Forests are one of the most important ways our planet regulates its climate. It's simple: Trees remove carbon from the atmosphere and store it. Older forests tend to store more carbon than younger ones, and a single big tree can add the same amount of carbon to the forest within a year as is contained in an entire midsized tree. Understanding the world's forest systems is an essential factor in building a picture of our planet's health. Forest ecologists can do this by walking through the forests they study and gathering data on each and every tree.

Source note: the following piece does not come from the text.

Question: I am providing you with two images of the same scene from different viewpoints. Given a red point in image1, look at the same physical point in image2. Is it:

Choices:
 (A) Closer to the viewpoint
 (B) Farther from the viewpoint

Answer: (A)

One of those forest-walkers is Kristina Anderson-Teixeira, leader of the Ecosystems and Climate Initiative for Smithsonian's Forest Global Earth Observatory (ForestGEO), which monitors more than 6 million trees around the world.

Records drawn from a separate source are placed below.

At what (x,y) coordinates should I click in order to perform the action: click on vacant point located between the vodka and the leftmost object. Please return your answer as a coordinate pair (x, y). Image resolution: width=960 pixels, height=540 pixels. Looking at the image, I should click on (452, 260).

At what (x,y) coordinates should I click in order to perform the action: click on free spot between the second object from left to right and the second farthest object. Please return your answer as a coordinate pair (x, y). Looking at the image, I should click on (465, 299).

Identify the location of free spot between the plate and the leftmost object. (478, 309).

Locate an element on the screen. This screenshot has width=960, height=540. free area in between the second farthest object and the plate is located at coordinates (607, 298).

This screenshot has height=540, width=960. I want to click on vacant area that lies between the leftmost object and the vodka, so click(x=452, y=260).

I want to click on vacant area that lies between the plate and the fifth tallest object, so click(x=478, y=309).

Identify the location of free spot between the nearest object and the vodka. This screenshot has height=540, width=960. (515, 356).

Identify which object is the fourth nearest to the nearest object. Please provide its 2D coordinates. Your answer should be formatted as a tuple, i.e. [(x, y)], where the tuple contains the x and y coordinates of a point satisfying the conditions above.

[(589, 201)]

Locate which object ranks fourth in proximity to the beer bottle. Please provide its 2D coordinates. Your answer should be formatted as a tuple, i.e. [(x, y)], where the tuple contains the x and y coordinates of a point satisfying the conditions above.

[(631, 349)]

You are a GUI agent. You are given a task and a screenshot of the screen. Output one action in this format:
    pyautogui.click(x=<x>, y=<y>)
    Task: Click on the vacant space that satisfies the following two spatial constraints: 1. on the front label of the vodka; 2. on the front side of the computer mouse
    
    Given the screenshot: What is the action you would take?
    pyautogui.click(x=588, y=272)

ForestGEO started out as a grassroots coalition of scientists who were curious about forest health. Today, it's the only network of research forests that has standardized these protocols across all the different types of forests on a global scale. "This puts us in a unique position to do comparisons. We're looking at larger plots and smaller tree sizes than is typical of most forest plots. It's really very powerful in terms of data and the types of questions we can ask," Anderson-Teixeira says.
One of the biggest and most pervasive consequences of climate change worldwide is drought. As the climate warms and the amount of precipitation doesn't change, drought is more likely. These droughts don't happen everywhere, but where they do occur, they can be much more severe than in the past. What ForestGEO has helped discover is that it's the bigger, older trees - the ones that hold the most carbon - that have a tendency to suffer more when their local ecosystem dries up.